What you should do
In your answer, transcribe all of the data exactly.

Stored data
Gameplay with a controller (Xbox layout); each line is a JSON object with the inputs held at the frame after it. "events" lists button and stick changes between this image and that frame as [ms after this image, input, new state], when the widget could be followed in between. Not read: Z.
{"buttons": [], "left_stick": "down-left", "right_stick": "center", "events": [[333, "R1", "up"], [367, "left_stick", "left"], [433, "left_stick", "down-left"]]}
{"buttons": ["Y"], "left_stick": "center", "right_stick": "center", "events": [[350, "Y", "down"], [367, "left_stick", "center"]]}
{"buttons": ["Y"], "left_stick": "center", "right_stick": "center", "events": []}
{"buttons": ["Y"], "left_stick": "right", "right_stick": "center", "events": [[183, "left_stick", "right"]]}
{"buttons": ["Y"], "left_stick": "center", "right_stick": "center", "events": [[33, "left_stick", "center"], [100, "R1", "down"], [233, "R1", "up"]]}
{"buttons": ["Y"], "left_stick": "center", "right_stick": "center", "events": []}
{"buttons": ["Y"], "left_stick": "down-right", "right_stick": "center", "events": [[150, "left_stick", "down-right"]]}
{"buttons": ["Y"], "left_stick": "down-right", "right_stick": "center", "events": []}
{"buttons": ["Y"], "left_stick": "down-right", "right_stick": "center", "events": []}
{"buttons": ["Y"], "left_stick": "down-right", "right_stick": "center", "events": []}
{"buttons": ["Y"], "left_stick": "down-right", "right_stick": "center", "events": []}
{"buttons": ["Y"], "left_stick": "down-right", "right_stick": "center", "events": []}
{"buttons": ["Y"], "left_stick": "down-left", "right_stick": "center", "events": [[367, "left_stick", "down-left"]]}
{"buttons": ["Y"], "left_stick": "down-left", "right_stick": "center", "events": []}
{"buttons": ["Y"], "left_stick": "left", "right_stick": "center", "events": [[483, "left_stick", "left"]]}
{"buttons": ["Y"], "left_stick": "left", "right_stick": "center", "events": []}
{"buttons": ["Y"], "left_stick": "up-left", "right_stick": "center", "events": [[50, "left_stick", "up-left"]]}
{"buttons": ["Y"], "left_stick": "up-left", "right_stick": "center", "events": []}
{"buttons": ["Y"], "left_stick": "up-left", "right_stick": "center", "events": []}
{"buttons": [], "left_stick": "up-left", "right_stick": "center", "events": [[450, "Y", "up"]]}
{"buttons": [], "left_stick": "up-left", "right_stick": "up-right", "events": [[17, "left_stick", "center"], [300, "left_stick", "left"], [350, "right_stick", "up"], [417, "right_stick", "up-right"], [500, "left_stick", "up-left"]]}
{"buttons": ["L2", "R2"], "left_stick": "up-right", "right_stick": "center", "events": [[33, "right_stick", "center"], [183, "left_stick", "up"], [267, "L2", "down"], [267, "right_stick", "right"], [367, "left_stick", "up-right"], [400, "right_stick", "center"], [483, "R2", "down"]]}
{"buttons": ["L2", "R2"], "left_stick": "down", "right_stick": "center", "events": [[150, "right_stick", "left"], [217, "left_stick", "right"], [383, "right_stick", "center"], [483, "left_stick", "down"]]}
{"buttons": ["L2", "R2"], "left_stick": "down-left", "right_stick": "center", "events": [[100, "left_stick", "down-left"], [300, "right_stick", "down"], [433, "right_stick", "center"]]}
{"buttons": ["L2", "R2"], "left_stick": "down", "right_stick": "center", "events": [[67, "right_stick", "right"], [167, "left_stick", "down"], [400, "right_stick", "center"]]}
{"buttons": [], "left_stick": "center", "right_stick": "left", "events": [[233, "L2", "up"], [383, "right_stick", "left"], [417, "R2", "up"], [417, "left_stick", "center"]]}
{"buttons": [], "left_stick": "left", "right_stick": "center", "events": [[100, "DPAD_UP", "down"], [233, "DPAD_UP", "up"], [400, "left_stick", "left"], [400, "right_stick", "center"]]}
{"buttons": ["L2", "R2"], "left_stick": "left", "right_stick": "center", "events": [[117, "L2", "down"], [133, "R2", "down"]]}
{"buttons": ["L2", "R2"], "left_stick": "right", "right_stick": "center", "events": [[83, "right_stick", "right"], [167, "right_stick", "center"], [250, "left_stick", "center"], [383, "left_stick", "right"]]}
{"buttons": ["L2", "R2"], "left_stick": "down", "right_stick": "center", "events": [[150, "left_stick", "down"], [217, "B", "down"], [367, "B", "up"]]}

Exercise result
Gameplay with a controller (Xbox layout); each line is a JSON object with the inputs held at the frame after it. "events" lists button and stick changes between this image and that frame as [ms after this image, input, new state], when the widget could be followed in between. Not read: Z.
{"buttons": [], "left_stick": "down-left", "right_stick": "center", "events": [[333, "R1", "up"], [367, "left_stick", "left"], [433, "left_stick", "down-left"]]}
{"buttons": ["Y"], "left_stick": "center", "right_stick": "center", "events": [[350, "Y", "down"], [367, "left_stick", "center"]]}
{"buttons": ["Y"], "left_stick": "center", "right_stick": "center", "events": []}
{"buttons": ["Y"], "left_stick": "right", "right_stick": "center", "events": [[183, "left_stick", "right"]]}
{"buttons": ["Y"], "left_stick": "center", "right_stick": "center", "events": [[33, "left_stick", "center"], [100, "R1", "down"], [233, "R1", "up"]]}
{"buttons": ["Y"], "left_stick": "center", "right_stick": "center", "events": []}
{"buttons": ["Y"], "left_stick": "down-right", "right_stick": "center", "events": [[150, "left_stick", "down-right"]]}
{"buttons": ["Y"], "left_stick": "down-right", "right_stick": "center", "events": []}
{"buttons": ["Y"], "left_stick": "down-right", "right_stick": "center", "events": []}
{"buttons": ["Y"], "left_stick": "down-right", "right_stick": "center", "events": []}
{"buttons": ["Y"], "left_stick": "down-right", "right_stick": "center", "events": []}
{"buttons": ["Y"], "left_stick": "down-right", "right_stick": "center", "events": []}
{"buttons": ["Y"], "left_stick": "down-left", "right_stick": "center", "events": [[367, "left_stick", "down-left"]]}
{"buttons": ["Y"], "left_stick": "down-left", "right_stick": "center", "events": []}
{"buttons": ["Y"], "left_stick": "left", "right_stick": "center", "events": [[483, "left_stick", "left"]]}
{"buttons": ["Y"], "left_stick": "left", "right_stick": "center", "events": []}
{"buttons": ["Y"], "left_stick": "up-left", "right_stick": "center", "events": [[50, "left_stick", "up-left"]]}
{"buttons": ["Y"], "left_stick": "up-left", "right_stick": "center", "events": []}
{"buttons": ["Y"], "left_stick": "up-left", "right_stick": "center", "events": []}
{"buttons": [], "left_stick": "up-left", "right_stick": "center", "events": [[450, "Y", "up"]]}
{"buttons": [], "left_stick": "up-left", "right_stick": "up-right", "events": [[17, "left_stick", "center"], [300, "left_stick", "left"], [350, "right_stick", "up"], [417, "right_stick", "up-right"], [500, "left_stick", "up-left"]]}
{"buttons": ["L2", "R2"], "left_stick": "up-right", "right_stick": "center", "events": [[33, "right_stick", "center"], [183, "left_stick", "up"], [267, "L2", "down"], [267, "right_stick", "right"], [367, "left_stick", "up-right"], [400, "right_stick", "center"], [483, "R2", "down"]]}
{"buttons": ["L2", "R2"], "left_stick": "down", "right_stick": "center", "events": [[150, "right_stick", "left"], [217, "left_stick", "right"], [383, "right_stick", "center"], [483, "left_stick", "down"]]}
{"buttons": ["L2", "R2"], "left_stick": "down-left", "right_stick": "center", "events": [[100, "left_stick", "down-left"], [300, "right_stick", "down"], [433, "right_stick", "center"]]}
{"buttons": ["L2", "R2"], "left_stick": "down", "right_stick": "center", "events": [[67, "right_stick", "right"], [167, "left_stick", "down"], [400, "right_stick", "center"]]}
{"buttons": [], "left_stick": "center", "right_stick": "left", "events": [[233, "L2", "up"], [383, "right_stick", "left"], [417, "R2", "up"], [417, "left_stick", "center"]]}
{"buttons": [], "left_stick": "left", "right_stick": "center", "events": [[100, "DPAD_UP", "down"], [233, "DPAD_UP", "up"], [400, "left_stick", "left"], [400, "right_stick", "center"]]}
{"buttons": ["L2", "R2"], "left_stick": "left", "right_stick": "center", "events": [[117, "L2", "down"], [133, "R2", "down"]]}
{"buttons": ["L2", "R2"], "left_stick": "right", "right_stick": "center", "events": [[83, "right_stick", "right"], [167, "right_stick", "center"], [250, "left_stick", "center"], [383, "left_stick", "right"]]}
{"buttons": ["L2", "R2"], "left_stick": "down", "right_stick": "center", "events": [[150, "left_stick", "down"], [217, "B", "down"], [367, "B", "up"]]}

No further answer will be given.